DNA damage is involved in carcinogenesis, aging and other degenerative diseases. The relationship between DNA strand breakage and beta-carotene (0.1-1.6 microM) was examined under different O(2) tensions and with other antioxidants: alpha-tocopherol (5-80 microM), ascorbic acid (10-160 microM) and mixtures of these antioxidants. Supercoiled plasmid DNA pBR322 was incubated with 2,2'-azobis (2-amidinopropane) dihydrochloride (AAPH) to induce DNA strand breaks in the presence of antioxidants under 15, 150, and 760 torr of O(2) tension. Under 15 torr of O(2) tension, beta-carotene, alpha-tocopherol, ascorbic acid and mixtures of these antioxidants provided a dose-dependent protection against AAPH-induced DNA strand breaks.

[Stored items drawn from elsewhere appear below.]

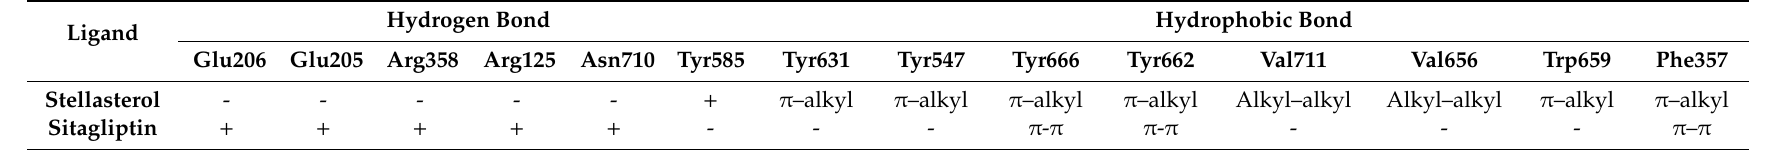
Table 1. Interaction of stellasterol and sitagliptin with the binding pocket of the human DPP-4 enzyme.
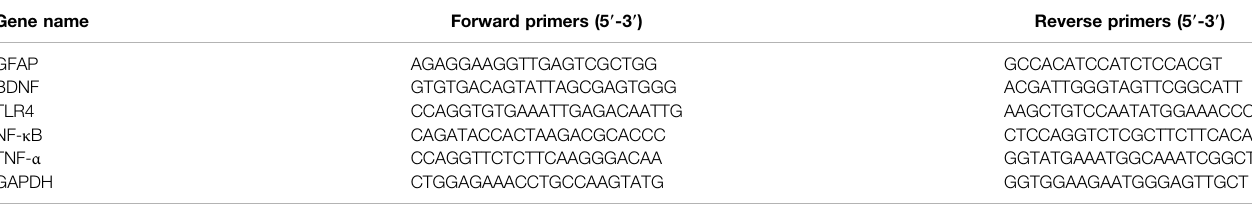
GFAP, glial fi brillary acidic protein; BDNF, brain-derived neurotrophic factor; TLR4, toll-like receptor 4; NF- κ B, nuclear transcription factor-kappa B; TNF- α , tumor necrosis factor α ; GAPDH, glyceraldehyde-3-phosphate dehydrogenase.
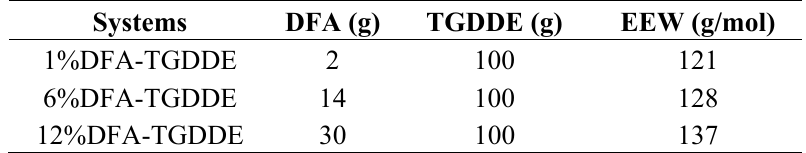
Table 4. The formula of DFA-TGDDE and their epoxy equivalent weight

The best protection was achieved in the mixture of antioxidants. Under 150 torr of oxygen tension, the antioxidant effect of beta-carotene was diminished at > or = 0.8 microM. A prooxidant effect was found at 0.8 > or = microM beta-carotene, producing more single- and double-strand breaks. alpha-Tocopherol and ascorbic acid exhibited dose-dependent antioxidant effects at 150 torr of oxygen tension. Under 760 torr of O(2) tension, the prooxidant effect of 0.8 microM beta-carotene was significant, causing supercoiled DNA to completely breakdown to circular and linear forms. In addition, 760 torr of O(2) tension attenuated the antioxidant effects of alpha-tocopherol and ascorbic acid. Thus, beta-carotene causes concentration-dependent DNA breakdown at high O(2) tension. The protection of DNA from the prooxidant effects of beta-carotene afforded by alpha-tocopherol and/or ascorbic acid was limited at high O(2) tension.